Hacker News new | ask | show | jobs
by dagw 4764 days ago
What's really depressing is I've had that happen when ordering from a Swedish company. I can kind of understand that US companies get it wrong, but when a company can't deal with all the letters in the alphabet of the country it's based in you know something is fucked.
1 comments

One of the issues is actually that web browsers can have inconsistent encoding of the data they send, and depending on the amount of testing (across browsers) done that can yield surprises.
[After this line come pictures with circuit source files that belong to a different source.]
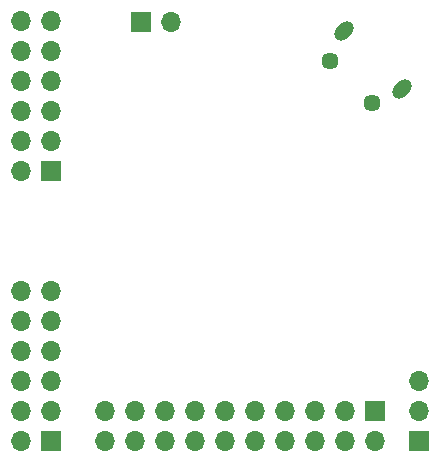
<source format=gbr>
%TF.GenerationSoftware,KiCad,Pcbnew,(6.0.0-0)*%
%TF.CreationDate,2023-01-16T12:19:11+01:00*%
%TF.ProjectId,core-v-mini-mcu-spiboot-fpga,636f7265-2d76-42d6-9d69-6e692d6d6375,rev?*%
%TF.SameCoordinates,Original*%
%TF.FileFunction,Soldermask,Bot*%
%TF.FilePolarity,Negative*%
%FSLAX46Y46*%
G04 Gerber Fmt 4.6, Leading zero omitted, Abs format (unit mm)*
G04 Created by KiCad (PCBNEW (6.0.0-0)) date 2023-01-16 12:19:11*
%MOMM*%
%LPD*%
G01*
G04 APERTURE LIST*
G04 Aperture macros list*
%AMHorizOval*
0 Thick line with rounded ends*
0 $1 width*
0 $2 $3 position (X,Y) of the first rounded end (center of the circle)*
0 $4 $5 position (X,Y) of the second rounded end (center of the circle)*
0 Add line between two ends*
20,1,$1,$2,$3,$4,$5,0*
0 Add two circle primitives to create the rounded ends*
1,1,$1,$2,$3*
1,1,$1,$4,$5*%
G04 Aperture macros list end*
%ADD10O,1.700000X1.700000*%
%ADD11R,1.700000X1.700000*%
%ADD12HorizOval,1.200000X-0.247487X-0.247487X0.247487X0.247487X0*%
%ADD13HorizOval,1.200000X0.247487X0.247487X-0.247487X-0.247487X0*%
%ADD14C,1.450000*%
G04 APERTURE END LIST*
D10*
%TO.C,J2*%
X112450000Y-104120000D03*
X112450000Y-106660000D03*
D11*
X112450000Y-109200000D03*
%TD*%
D10*
%TO.C,J1*%
X85852000Y-109205000D03*
X85852000Y-106665000D03*
X88392000Y-109205000D03*
X88392000Y-106665000D03*
X90932000Y-109205000D03*
X90932000Y-106665000D03*
X93472000Y-109205000D03*
X93472000Y-106665000D03*
X96012000Y-109205000D03*
X96012000Y-106665000D03*
X98552000Y-109205000D03*
X98552000Y-106665000D03*
X101092000Y-109205000D03*
X101092000Y-106665000D03*
X103632000Y-109205000D03*
X103632000Y-106665000D03*
X106172000Y-109205000D03*
X106172000Y-106665000D03*
X108712000Y-109205000D03*
D11*
X108712000Y-106665000D03*
%TD*%
%TO.C,JSPICS1*%
X88975000Y-73750000D03*
D10*
X91515000Y-73750000D03*
%TD*%
D11*
%TO.C,PMOD1*%
X81280000Y-109220000D03*
D10*
X78740000Y-109220000D03*
X81280000Y-106680000D03*
X78740000Y-106680000D03*
X81280000Y-104140000D03*
X78740000Y-104140000D03*
X81280000Y-101600000D03*
X78740000Y-101600000D03*
X81280000Y-99060000D03*
X78740000Y-99060000D03*
X81280000Y-96520000D03*
X78740000Y-96520000D03*
%TD*%
D12*
%TO.C,P1*%
X111078217Y-79425514D03*
D13*
X106128470Y-74475767D03*
D14*
X108461922Y-80627596D03*
X104926388Y-77092062D03*
%TD*%
D11*
%TO.C,PMOD2*%
X81280000Y-86360000D03*
D10*
X78740000Y-86360000D03*
X81280000Y-83820000D03*
X78740000Y-83820000D03*
X81280000Y-81280000D03*
X78740000Y-81280000D03*
X81280000Y-78740000D03*
X78740000Y-78740000D03*
X81280000Y-76200000D03*
X78740000Y-76200000D03*
X81280000Y-73660000D03*
X78740000Y-73660000D03*
%TD*%
M02*

</source>
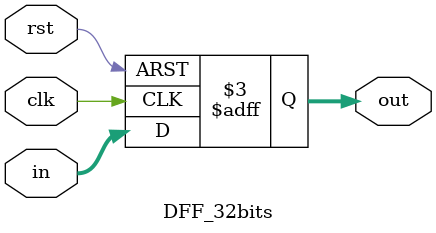
<source format=v>
module DFF_32bits (
    clk,
    rst,        //rst 0有效
    in,
    out
);
    input clk, rst;
    input [31:0] in;
    output reg [31:0] out;

    always @(posedge clk or negedge rst) begin
        if (rst == 0)
            out <= 0;
        else
            out <= in;
    end    
endmodule
</source>
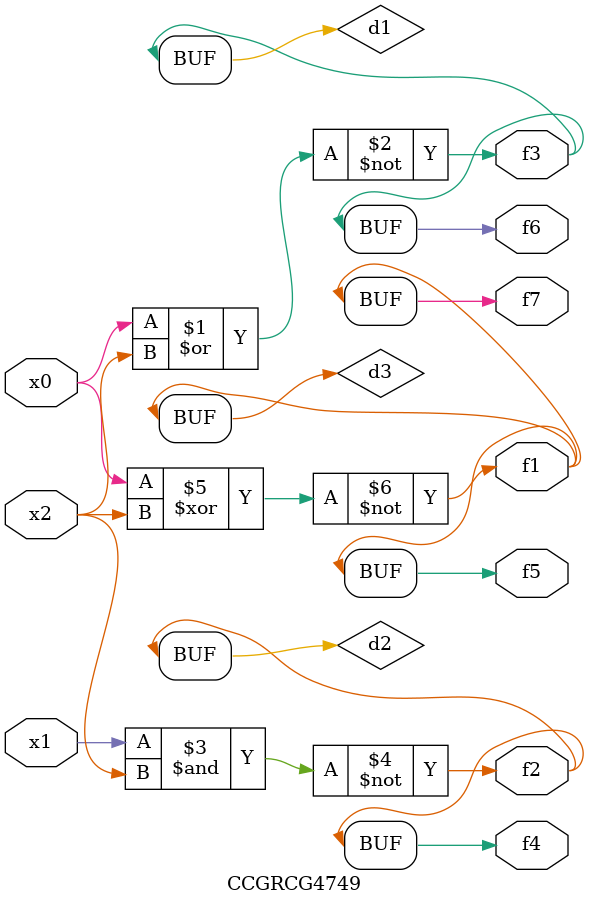
<source format=v>
module CCGRCG4749(
	input x0, x1, x2,
	output f1, f2, f3, f4, f5, f6, f7
);

	wire d1, d2, d3;

	nor (d1, x0, x2);
	nand (d2, x1, x2);
	xnor (d3, x0, x2);
	assign f1 = d3;
	assign f2 = d2;
	assign f3 = d1;
	assign f4 = d2;
	assign f5 = d3;
	assign f6 = d1;
	assign f7 = d3;
endmodule

</source>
For instance, the "unicode snowman" is because MSIE 5-8 will refuse to send a form as UTF-8 (completely ignoring `accept-charset`) if it can encode everything to Latin-1. Conversedly, most browsers will default to UTF-8 (but I believe normalization may vary). If the system was built in the early 00s and only tested in MSIE, it might well expect all input data as latin-1 (because that seemed to work at the time) and crap out when UTF-8 comes in.

What does "unicode snowman" have to do with this?
Some websites now will include a hidden input field in all forms <input type="hidden" name="snowman" value-"&#9731" />

to convince IE that it's supposed to be sending UTF-8, not latin1 (And so the site can recognize if the input was likely mangled.

It's built into Rails, except they use utf8=✓ now.